A couple of years later, they should develop enough individuality to require a much higher degree of privacy. Somewhere in this stage you need to consider ways to establish firm gender boundaries, a distinct sense of separation. They must soon become their own person, as it were, and a critical element in God's eyes is gender identity. They should spend less and less time together socially (inside the home is another matter). Two more years, at roughly age twelve, most people reach full formal logical reasoning. They are pretty much ready to be very heavily burdened with personal responsibilities. Ancient Hebrew culture recognized this in the bar Mitzvah, where a boy becomes a "Son of the Law." Boys and girls are fully accountable to God for at least wanting to obey the Law, of holding a goodness of character and commitment.

At this point, the sexes are on totally separate tracks. Modern Western society pretends this does not exist, but ancient cultures knew better.

Girls will shortly be eligible for marriage and womanhood. It's not that education stops, and careers are not inherently evil, per se. For example, we really do need female physicians. However, aside from some vocational calling to celibacy, God was pretty firm about fallen human redemption for females was tied to child bearing. It's utter foolishness to not seek to have the soul and body ready for this role at about the same time, because putting off child bearing to later years is loaded with all sorts of serious problems.

Boys have a very long way to go, yet. There is simply no excuse for the Western practice of dating and romance with age mates. The very formation of character itself requires forging in the fires of facing sexual urges which come too strongly and too early. Keep him tied up with the challenges of embracing manly things, and mostly far away from the company of younger females. He should see them rarely and under the strictest social controls.

Boys are more likely to face serious internal struggles, but both sexes do to some degree. Within a few years of full formal logic, they will face some degree of self-doubt. If handled poorly, it becomes an excuse to doubt everything else. The human mind becomes capable of questioning motives, the very definition of morality itself. This is completely normal and necessary for what follows. Handle this poorly -- as most Western middle class parents do -- and you risk very permanent alienation for no cause. Encourage the questions early. Be supportive and undemanding, because this is the point where your child must step totally into God's hands with their heart. You aren't God, just His provisional representative, so give it up when the time comes. They must transfer their loyalty to a higher power, because you aren't capable.

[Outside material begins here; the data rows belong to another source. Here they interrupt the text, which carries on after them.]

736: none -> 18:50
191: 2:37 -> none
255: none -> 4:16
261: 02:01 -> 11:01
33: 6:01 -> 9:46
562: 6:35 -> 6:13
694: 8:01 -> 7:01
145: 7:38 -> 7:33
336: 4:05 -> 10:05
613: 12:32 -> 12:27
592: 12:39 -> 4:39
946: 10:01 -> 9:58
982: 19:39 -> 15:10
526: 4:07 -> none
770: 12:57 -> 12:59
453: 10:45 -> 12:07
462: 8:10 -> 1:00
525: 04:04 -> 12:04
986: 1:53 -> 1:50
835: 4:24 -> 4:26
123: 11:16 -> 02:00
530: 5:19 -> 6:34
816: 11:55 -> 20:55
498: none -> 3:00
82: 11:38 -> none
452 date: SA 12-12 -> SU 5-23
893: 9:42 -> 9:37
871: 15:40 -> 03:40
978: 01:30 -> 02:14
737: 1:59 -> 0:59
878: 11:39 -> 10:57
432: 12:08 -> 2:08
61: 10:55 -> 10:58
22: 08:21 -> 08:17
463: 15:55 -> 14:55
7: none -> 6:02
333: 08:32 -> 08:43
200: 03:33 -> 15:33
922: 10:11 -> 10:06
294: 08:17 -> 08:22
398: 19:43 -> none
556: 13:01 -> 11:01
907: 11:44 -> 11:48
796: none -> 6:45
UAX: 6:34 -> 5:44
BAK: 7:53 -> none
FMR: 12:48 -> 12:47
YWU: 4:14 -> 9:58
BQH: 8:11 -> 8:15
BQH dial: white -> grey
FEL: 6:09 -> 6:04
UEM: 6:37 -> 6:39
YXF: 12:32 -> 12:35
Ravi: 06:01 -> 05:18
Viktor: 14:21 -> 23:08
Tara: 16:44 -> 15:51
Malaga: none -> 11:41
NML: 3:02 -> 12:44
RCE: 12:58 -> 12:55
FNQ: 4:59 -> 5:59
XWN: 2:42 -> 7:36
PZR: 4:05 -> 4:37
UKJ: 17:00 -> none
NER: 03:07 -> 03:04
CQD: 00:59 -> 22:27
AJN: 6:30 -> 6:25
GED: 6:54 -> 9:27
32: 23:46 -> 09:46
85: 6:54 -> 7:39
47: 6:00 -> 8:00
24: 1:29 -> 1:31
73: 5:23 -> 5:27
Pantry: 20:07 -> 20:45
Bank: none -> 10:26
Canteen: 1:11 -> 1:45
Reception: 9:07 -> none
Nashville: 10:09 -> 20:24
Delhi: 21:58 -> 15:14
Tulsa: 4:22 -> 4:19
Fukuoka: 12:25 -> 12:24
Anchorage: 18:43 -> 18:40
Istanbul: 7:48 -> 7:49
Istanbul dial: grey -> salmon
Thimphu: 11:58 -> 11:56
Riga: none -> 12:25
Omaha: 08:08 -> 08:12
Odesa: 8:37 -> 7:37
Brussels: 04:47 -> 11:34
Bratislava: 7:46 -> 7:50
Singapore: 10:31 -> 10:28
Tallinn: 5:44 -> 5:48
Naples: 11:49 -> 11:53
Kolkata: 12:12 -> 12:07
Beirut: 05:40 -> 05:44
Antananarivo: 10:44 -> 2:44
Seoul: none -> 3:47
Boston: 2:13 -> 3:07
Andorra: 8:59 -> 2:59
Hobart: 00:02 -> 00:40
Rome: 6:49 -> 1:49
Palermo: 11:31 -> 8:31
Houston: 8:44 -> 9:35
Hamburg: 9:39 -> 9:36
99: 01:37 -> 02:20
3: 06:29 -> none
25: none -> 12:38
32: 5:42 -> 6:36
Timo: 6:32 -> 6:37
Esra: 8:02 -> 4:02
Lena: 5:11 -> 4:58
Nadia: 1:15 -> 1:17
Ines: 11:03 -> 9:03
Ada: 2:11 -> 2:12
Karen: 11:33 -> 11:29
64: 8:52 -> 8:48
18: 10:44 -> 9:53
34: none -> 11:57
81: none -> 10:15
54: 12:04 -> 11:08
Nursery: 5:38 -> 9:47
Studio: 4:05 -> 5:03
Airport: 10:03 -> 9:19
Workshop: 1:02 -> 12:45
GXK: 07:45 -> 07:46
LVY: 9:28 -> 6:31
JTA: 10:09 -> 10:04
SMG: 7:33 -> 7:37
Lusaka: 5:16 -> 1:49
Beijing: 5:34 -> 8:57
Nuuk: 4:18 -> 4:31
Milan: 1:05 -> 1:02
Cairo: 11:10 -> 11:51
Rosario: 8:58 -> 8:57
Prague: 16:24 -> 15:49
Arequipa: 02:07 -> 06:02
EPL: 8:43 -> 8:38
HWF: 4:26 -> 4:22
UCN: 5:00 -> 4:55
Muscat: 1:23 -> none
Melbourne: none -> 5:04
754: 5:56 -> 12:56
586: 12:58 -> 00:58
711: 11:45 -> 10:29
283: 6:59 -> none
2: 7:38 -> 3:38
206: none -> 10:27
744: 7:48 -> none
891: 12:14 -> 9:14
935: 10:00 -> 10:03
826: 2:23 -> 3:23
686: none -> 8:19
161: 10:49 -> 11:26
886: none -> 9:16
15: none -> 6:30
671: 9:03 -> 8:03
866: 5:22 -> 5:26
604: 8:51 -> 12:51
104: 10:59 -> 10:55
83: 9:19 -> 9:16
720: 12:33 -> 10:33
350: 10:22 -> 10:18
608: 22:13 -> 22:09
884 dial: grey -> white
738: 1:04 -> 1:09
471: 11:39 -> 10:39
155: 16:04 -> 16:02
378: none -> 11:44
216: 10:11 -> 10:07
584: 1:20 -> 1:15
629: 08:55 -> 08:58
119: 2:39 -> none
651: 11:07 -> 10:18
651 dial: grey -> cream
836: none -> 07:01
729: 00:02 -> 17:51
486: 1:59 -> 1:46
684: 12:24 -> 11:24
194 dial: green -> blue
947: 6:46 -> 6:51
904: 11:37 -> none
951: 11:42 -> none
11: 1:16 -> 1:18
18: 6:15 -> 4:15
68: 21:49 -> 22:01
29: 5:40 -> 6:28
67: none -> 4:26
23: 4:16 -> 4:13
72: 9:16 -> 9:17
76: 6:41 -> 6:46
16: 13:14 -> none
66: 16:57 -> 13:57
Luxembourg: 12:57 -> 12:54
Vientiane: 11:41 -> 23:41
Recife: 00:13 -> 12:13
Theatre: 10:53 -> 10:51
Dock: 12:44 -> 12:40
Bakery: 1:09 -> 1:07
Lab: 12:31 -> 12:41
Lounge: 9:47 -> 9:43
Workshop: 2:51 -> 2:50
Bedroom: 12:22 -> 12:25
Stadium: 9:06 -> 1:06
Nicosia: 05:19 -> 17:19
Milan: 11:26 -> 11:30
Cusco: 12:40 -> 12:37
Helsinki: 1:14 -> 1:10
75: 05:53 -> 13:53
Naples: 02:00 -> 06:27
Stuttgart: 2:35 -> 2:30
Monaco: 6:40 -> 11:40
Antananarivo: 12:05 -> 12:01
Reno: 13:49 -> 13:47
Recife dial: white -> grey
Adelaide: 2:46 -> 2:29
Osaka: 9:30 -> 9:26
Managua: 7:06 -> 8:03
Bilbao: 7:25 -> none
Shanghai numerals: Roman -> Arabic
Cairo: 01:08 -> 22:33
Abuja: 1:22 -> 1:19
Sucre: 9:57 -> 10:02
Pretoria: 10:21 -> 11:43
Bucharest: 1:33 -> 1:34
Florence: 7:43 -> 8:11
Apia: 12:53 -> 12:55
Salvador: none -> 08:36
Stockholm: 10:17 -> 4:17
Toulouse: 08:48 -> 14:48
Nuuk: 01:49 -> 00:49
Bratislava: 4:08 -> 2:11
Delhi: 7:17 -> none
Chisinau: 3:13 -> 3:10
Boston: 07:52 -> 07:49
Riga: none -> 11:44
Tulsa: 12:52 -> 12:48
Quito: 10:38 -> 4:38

Notice this is not necessarily spiritual, since God alone brings that change at the time of His choosing. Rather, this is the matter of making the mind capable of processing appropriately, fitted for the proper response in serving the spirit when it comes to life. Even without spiritual birth, any human is capable of recognizing there is a higher power. The problem is not the existence of doubts about that, but of horribly perverted notions about Him. If we do not include the place for mysticism, this goes tragically wrong even when our children do encounter spiritual birth.

If economics permit, boys can be ready for marriage and fatherhood around age twenty. If the extended household kin are not already involved in sensible matchmaking, they have utterly failed God. If they haven't already placed a young man in gainful employment by that point, they are cutting off their own future. Housing should be feasible, if it does not already exist. It is in the clan's own best interest to make this stuff happen. It doesn't have to be smooth and flawless, but the transition from birth to responsible adulthood, integrated into the community as a resource for good, is God's demand of the extended family.

Education merely for its own sake has no place in the Kingdom. All things are harnessed to bear the burden of serving God.